Exercise:
Print every line of text in the records below verbatim, leaving out the pictures.

═════ Supplied entries ═════

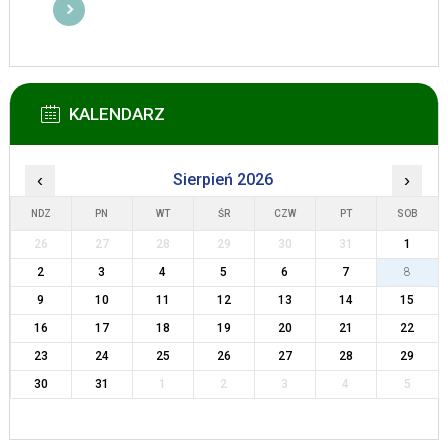
KALENDARZ
‹
Sierpień 2026
›
NDZ
PN
WT
ŚR
CZW
PT
SOB
26
27
28
29
30
31
1
2
3
4
5
6
7
8
9
10
11
12
13
14
15
16
17
18
19
20
21
22
23
24
25
26
27
28
29
30
31
1
2
3
4
5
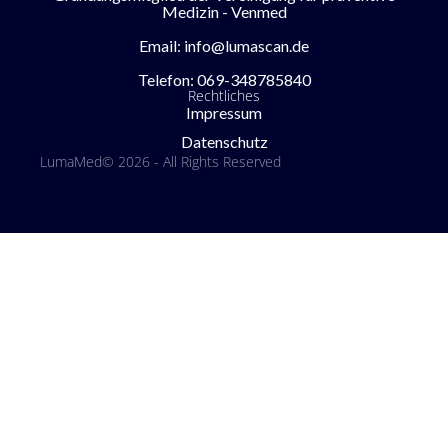
Medizin - Venmed
Email: info@lumascan.de
Telefon: 069-348785840
Rechtliches
Impressum
Datenschutz
LumaMed
© 2026 - All Rights Reserved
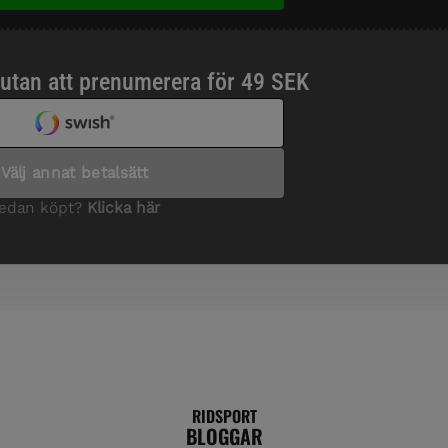
RIDSPORT
BLOGGAR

═════

Result:
KALENDARZ
‹
Sierpień 2026
›
NDZ
PN
WT
ŚR
CZW
PT
SOB
26
27
28
29
30
31
1
2
3
4
5
6
7
8
9
10
11
12
13
14
15
16
17
18
19
20
21
22
23
24
25
26
27
28
29
30
31
1
2
3
4
5
Medizin - Venmed
Email: info@lumascan.de
Telefon: 069-348785840
Rechtliches
Impressum
Datenschutz
LumaMed
© 2026 - All Rights Reserved
RIDSPORT
BLOGGAR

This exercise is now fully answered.